▸ **TASK PROMPT**: State how many lines of the records contain the word "Functional", treating case as significant, and give only that number.
══════════════════════════════
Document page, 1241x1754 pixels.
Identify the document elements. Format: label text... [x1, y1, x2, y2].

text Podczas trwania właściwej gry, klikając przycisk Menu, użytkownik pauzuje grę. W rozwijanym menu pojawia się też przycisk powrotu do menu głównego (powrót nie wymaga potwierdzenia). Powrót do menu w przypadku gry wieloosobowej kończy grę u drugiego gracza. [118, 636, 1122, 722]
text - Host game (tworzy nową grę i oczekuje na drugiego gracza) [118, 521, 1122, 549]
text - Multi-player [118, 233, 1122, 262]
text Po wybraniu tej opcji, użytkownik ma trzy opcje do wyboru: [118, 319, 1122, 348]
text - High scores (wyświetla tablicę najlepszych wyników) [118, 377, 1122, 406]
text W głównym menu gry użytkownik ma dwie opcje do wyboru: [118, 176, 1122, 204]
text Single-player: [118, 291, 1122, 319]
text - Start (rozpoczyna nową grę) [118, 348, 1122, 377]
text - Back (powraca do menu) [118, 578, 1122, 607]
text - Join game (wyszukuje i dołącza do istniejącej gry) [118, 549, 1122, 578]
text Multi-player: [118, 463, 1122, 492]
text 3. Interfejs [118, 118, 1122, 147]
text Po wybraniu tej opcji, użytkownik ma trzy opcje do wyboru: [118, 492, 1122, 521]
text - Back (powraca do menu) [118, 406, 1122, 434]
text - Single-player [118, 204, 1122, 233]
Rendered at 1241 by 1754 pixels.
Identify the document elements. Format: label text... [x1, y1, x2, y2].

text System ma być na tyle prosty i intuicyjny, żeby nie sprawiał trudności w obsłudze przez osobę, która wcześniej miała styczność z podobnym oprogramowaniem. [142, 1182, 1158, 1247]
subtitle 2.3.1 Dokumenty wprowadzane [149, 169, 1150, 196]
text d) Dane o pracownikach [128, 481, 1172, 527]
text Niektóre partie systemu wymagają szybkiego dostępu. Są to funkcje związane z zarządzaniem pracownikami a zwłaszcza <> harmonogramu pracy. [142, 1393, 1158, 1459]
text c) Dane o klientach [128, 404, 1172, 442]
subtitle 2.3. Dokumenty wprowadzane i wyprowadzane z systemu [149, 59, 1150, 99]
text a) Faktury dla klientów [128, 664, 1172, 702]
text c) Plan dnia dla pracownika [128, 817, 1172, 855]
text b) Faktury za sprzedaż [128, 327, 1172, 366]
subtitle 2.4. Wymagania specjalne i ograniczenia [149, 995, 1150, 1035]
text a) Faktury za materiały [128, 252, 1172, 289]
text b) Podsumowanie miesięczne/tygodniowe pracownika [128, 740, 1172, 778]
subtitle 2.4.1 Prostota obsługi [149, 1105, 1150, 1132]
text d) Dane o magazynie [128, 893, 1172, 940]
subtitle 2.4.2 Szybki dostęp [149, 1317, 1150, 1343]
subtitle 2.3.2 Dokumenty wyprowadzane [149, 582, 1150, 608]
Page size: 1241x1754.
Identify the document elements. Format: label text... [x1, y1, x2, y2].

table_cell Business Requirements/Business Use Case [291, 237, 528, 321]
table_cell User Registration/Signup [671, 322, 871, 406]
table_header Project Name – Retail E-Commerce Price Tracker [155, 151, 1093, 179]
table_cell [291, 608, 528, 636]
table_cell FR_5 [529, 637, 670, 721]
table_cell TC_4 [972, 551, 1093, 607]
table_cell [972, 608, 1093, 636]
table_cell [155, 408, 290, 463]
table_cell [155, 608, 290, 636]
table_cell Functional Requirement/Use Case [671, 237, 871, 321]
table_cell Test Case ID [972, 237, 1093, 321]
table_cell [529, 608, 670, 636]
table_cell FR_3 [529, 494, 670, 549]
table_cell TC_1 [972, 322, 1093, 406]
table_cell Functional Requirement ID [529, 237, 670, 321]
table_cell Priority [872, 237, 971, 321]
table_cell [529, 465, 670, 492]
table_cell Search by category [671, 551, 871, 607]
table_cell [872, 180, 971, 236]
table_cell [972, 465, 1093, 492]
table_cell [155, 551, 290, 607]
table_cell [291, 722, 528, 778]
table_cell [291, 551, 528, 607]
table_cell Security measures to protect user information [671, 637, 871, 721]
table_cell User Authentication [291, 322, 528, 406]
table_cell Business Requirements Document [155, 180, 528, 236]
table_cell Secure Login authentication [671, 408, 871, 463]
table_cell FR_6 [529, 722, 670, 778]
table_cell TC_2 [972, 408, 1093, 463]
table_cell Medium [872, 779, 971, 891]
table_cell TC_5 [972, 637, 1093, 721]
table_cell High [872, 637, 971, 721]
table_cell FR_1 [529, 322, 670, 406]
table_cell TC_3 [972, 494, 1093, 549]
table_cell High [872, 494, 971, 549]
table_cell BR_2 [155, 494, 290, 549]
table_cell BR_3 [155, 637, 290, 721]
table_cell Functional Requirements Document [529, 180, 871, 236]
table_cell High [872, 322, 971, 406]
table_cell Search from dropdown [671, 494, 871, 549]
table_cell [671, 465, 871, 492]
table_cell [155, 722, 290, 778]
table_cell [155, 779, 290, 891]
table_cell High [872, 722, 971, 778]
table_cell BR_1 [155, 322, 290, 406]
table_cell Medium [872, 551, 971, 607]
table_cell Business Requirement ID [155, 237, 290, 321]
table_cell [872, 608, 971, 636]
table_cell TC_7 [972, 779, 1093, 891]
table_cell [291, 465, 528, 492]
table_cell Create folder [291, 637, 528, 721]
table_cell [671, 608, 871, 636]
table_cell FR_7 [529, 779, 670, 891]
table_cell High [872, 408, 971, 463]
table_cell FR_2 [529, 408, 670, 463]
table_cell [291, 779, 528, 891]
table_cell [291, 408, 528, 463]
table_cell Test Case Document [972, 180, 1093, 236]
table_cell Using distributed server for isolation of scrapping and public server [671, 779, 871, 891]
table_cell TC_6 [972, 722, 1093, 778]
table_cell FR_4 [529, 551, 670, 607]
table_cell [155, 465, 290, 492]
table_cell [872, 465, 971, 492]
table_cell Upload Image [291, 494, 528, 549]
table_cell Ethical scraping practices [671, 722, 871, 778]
══════════════════════════════
▸ **SOLUTION TO THIS EXERCISE**: 3